Beckett's father looked towards the closet. "Let's see if I can find it." He said as he got up and went into the study's closet. After rummaging around for a few minutes, he pulled out a cardboard box and set it down on the carpet. He removed the lid and began pulling out books. "I think I have a few books on Rome here."
"I guess this is my weekend, huh?"
"Yup, I've already locked your video games up, and your computer locks are on as well."
This was his father's favourite move. If video game privelidges were suspended, then his father would take away the game console. He would also activate the parental controls on Beckett's computer. Beckett still had the ability to play games on his phone, but these games were boring. They usually lacked the story lines and action that Beckett preferred in his video games. Considering how little Beckett enjoyed them, getting caught playing one of these games was not worth it.
Beckett's father found the books he was looking for. "Here you go, son." Beckett's father said, handing him a large book. Beckett read the title: The Roman Empire. "This one might help too." Beckett looked at the second book: Caesar, the Gallic War. "This is about how he conquered Gaul, which is France today. It's a tougher read, but maybe you'll get something from it. You can still use your computer, but I've put the games lock on it. Stick to wikipedia and other history websites."

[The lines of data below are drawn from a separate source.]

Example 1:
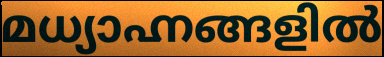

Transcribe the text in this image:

മധ്യാഹ്നങ്ങളിൽ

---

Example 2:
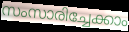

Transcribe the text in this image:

സംസാരിച്ചേക്കാം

Beckett took the books in his hand and looked briefly at the covers. The Roman Empire had an image of Roman soldiers marching. The Gallic War had a face on it, Caesar's no doubt. He noted the large forehead and nose. Beckett felt a brief feeling of courage. I'm going to work hard and get right to work on this, he thought. He felt a surge of energy come over him. He opened The Gallic War to a random page and read a few lines; the feeling disappeared. The feeling was replaced with a a sense of dread. How am I going to get this done? Beckett thought to himself. He tucked the books under his arm and headed towards his room.
"Beckett," his father started. "Let me know how it goes. It can be complicated, but I can help you if you get stuck on anything."

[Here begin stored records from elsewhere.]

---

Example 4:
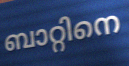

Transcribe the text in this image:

ബാറ്റിനെ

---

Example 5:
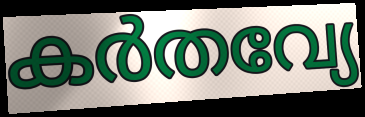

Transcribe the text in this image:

കർതവ്യേ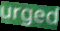
urgedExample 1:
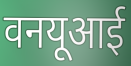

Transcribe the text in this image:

वनयूआई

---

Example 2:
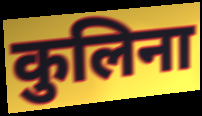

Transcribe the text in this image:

कुलिना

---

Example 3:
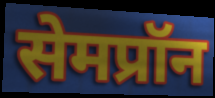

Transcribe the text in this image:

सेमप्रॉन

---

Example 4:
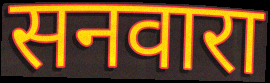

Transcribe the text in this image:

सनवारा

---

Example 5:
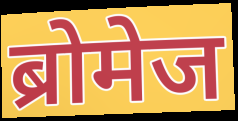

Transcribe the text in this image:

ब्रोमेज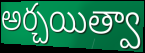
అర్చయిత్వాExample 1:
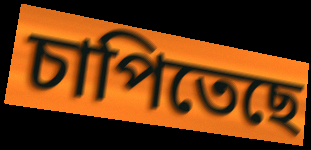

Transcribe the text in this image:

চাপিতেছে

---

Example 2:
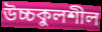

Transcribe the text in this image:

উচ্চকুলশীল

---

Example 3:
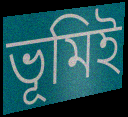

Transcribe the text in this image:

"Thanks dad." Beckett replied. But Beckett knew that he probably wouldn't ask for help. It wasn't that he didn't need the help; it was that Beckett typically didn't do enough work in order to have a good question. Beckett could never ask for help because he never got far enough or deep enough into an assignment to ask a question that showed he had done the work.
I'd rather be playing Crisis Shock, Beckett thought. He entered his room, put the books on his desk. He sat down and opened The Roman Empire.

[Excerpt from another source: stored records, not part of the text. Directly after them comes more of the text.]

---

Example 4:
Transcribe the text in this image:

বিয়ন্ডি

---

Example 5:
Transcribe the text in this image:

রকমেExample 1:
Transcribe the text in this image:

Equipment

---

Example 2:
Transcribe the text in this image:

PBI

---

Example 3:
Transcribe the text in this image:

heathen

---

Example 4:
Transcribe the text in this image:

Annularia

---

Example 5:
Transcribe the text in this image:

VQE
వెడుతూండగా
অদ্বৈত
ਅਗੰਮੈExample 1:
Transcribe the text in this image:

Before he got even one word in, Beckett looked at his computer. He moved the mouse to wake up his computer, and opened a browser, which went right to youtube.com. Beckett typed Julius Caesar into the search bar. I'll start with a video, he thought. But then he looked back at the book. On the first page he saw a painting of a man on a horse crossing a river. 'Julius Caesar crosses the Rubicon', the caption read.